Un plan de diversité, pour mieux valoriser les compétences !
Thérèse Locoge dirige le service juridique du CHU de Bruxelles, après avoir mené la direction administrative du CHU Brugmann, l’un des plus grands hôpitaux publics et universitaires bruxellois.
Il y près de 10 ans, avec ses collègues d’autres services de l’hôpital, ils ont créé et mis en œuvre un plan de diversité. Une réelle réussite, puisque le CHU Brugmann a été le premier à recevoir le label ‘diversité’ décerné par la Région Bruxelles-Capitale, en 2011. Une fierté pour le CHU Brugmann, qui envisage à présent de faire évoluer son plan de diversité vers un nouvel axe pour l’ancrer dans la réalité d’aujourd’hui.
Un contexte particulier
Le CHU Brugmann est une grande structure hospitalière: plus de 2.500 salariés et pas loin de 500 collaborateurs indépendants. 57% du personnel est domicilié en Région bruxelloise et 74% sont des femmes. 853 lits agréés, 250.000 journées d’hospitalisation, près de 295.000 consultations médicales par an, plus de 3.400 accouchements par année, 12.000 interventions en quartier opératoire et en hospitalisation de jour chirurgicale, près de 11.000 passages en hospitalisation de jour médicale et 69.000 passages aux urgences.

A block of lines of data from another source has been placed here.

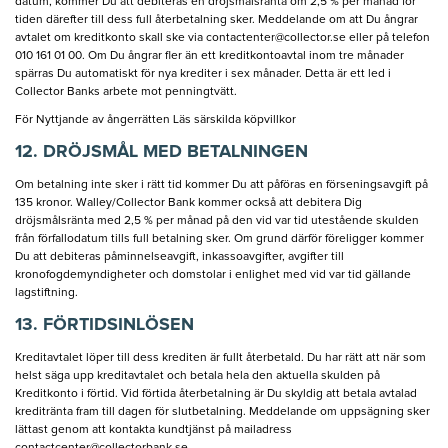
datum, kommer Du att debiteras en dröjsmålsränta om 2,5 % per månad för
tiden därefter till dess full återbetalning sker. Meddelande om att Du ångrar
avtalet om kreditkonto skall ske via
contactenter@collector.se
eller på telefon
010 161 01 00. Om Du ångrar fler än ett kreditkontoavtal inom tre månader
spärras Du automatiskt för nya krediter i sex månader. Detta är ett led i
Collector Banks arbete mot penningtvätt.
För Nyttjande av ångerrätten Läs särskilda köpvillkor
12. DRÖJSMÅL MED BETALNINGEN
Om betalning inte sker i rätt tid kommer Du att påföras en förseningsavgift på
135 kronor. Walley/Collector Bank kommer också att debitera Dig
dröjsmålsränta med 2,5 % per månad på den vid var tid utestående skulden
från förfallodatum tills full betalning sker. Om grund därför föreligger kommer
Du att debiteras påminnelseavgift, inkassoavgifter, avgifter till
kronofogdemyndigheter och domstolar i enlighet med vid var tid gällande
lagstiftning.
13. FÖRTIDSINLÖSEN
Kreditavtalet löper till dess krediten är fullt återbetald. Du har rätt att när som
helst säga upp kreditavtalet och betala hela den aktuella skulden på
Kreditkonto i förtid. Vid förtida återbetalning är Du skyldig att betala avtalad
kreditränta fram till dagen för slutbetalning. Meddelande om uppsägning sker
lättast genom att kontakta kundtjänst på mailadress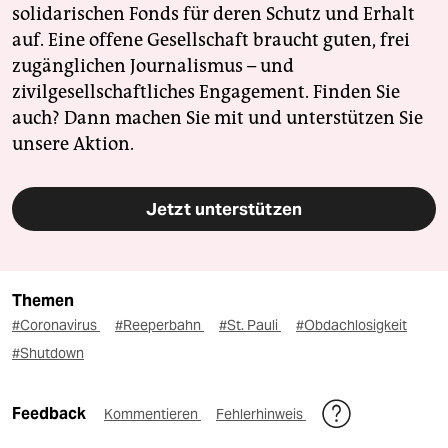
solidarischen Fonds für deren Schutz und Erhalt
auf. Eine offene Gesellschaft braucht guten, frei
zugänglichen Journalismus – und
zivilgesellschaftliches Engagement. Finden Sie
auch? Dann machen Sie mit und unterstützen Sie
unsere Aktion.
Jetzt unterstützen
Themen
#Coronavirus
#Reeperbahn
#St. Pauli
#Obdachlosigkeit
#Shutdown
Feedback
Kommentieren
Fehlerhinweis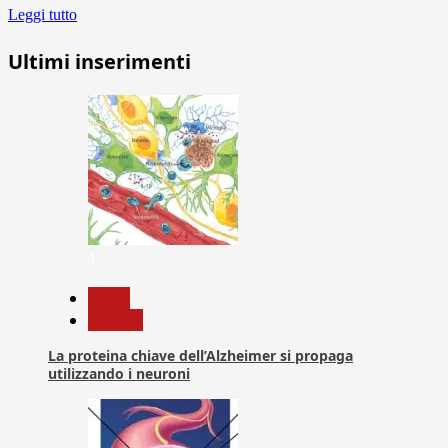
Leggi tutto
Ultimi inserimenti
1
News
Ricerca
La proteina chiave dell’Alzheimer si propaga
utilizzando i neuroni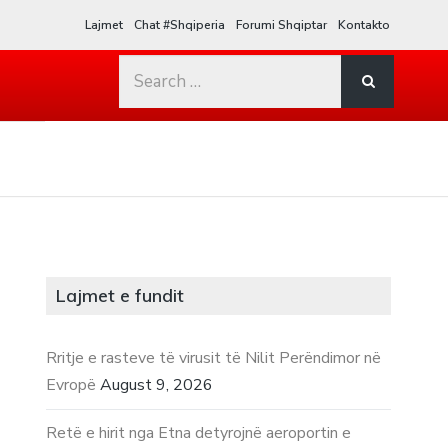
Lajmet
Chat #Shqiperia
Forumi Shqiptar
Kontakto
Search
for:
Lajmet e fundit
Rritje e rasteve të virusit të Nilit Perëndimor në
Evropë
August 9, 2026
Retë e hirit nga Etna detyrojnë aeroportin e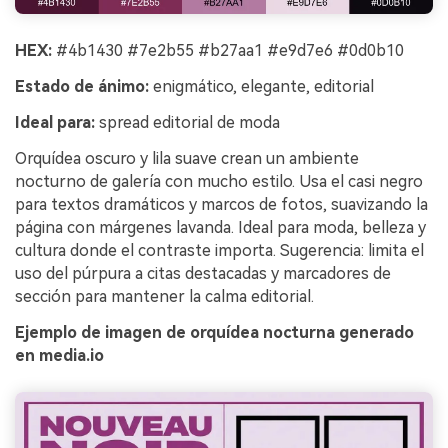
HEX:
#4b1430 #7e2b55 #b27aa1 #e9d7e6 #0d0b10
Estado de ánimo:
enigmático, elegante, editorial
Ideal para:
spread editorial de moda
Orquídea oscuro y lila suave crean un ambiente
nocturno de galería con mucho estilo. Usa el casi negro
para textos dramáticos y marcos de fotos, suavizando la
página con márgenes lavanda. Ideal para moda, belleza y
cultura donde el contraste importa. Sugerencia: limita el
uso del púrpura a citas destacadas y marcadores de
sección para mantener la calma editorial.
Ejemplo de imagen de orquídea nocturna generado
en media.io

La patientèle présente aussi des spécificités car elle reflète le contexte multiculturel bruxellois. Ceci explique que l’origine des patients et des travailleurs a été le premier point d’attention lorsque le plan a été discuté en 2009. « Une grande expérience de la multiculturalité préexistait avant la mise en œuvre du plan de diversité », souligne Thérèse Locoge. « Il faut dire qu’on parle près de 70 langues dans l’hôpital ! Nous avions par exemple une liste de travailleurs maîtrisant des langues étrangères qui s’engageaient, de manière volontaire, à aider le personnel soignant lors de leurs contacts avec les patients. Des collaborations et des actions préexistaient donc à la mise en œuvre du plan de diversité qui s’est traduit dans un cadre plus formel et fédérateur».
Thérèse Locoge relève également qu’au départ ce plan n’a pas été entamé en raison de difficultés cruciales constatées en pratique : « le plan a surtout été pensé parce que les initiatives qui existaient méritaient d’être encadrées au travers d’un projet qui leur donnerait une attention spécifique. Il nous paraissait également important que la composition du personnel du CHU Brugmann reflète la même diversité que celle des patients et de la population bruxelloise ».
Un processus réfléchi et structuré
Dès le début des travaux, l’origine a été considérée comme un critère évident. Mais comment le définir et le quantifier concrètement ? « Notre idée de base était de relever statistiquement les différentes origines du personnel et des patients. Nous avons réfléchi à ce que l’on entendait par ‘origine’ : s’agit-il d’un critère défini sur base d’un nom à consonance étrangère, d’une nationalité, d’un lieu de naissance, d’un lieu de naissance des parents, voire d’une auto-appréciation par le travailleur ? Légalement, un tel exercice devait s’insérer aussi dans le cadre protecteur prévu en raison du caractère sensible de ces données. Malgré un avis positif de la Commission de la protection de la vie privée que nous avons sollicité, nous avons décidé de ne pas réaliser cette mesure quantitative, qui finalement n’aurait pas été déterminante pour nos actions qualitatives. Nous n’avons donc pas voulu trancher cette question et avons favorisé une approche plus globale pour consolider les bonnes pratiques et à les étendre à l’ensemble de nos secteurs».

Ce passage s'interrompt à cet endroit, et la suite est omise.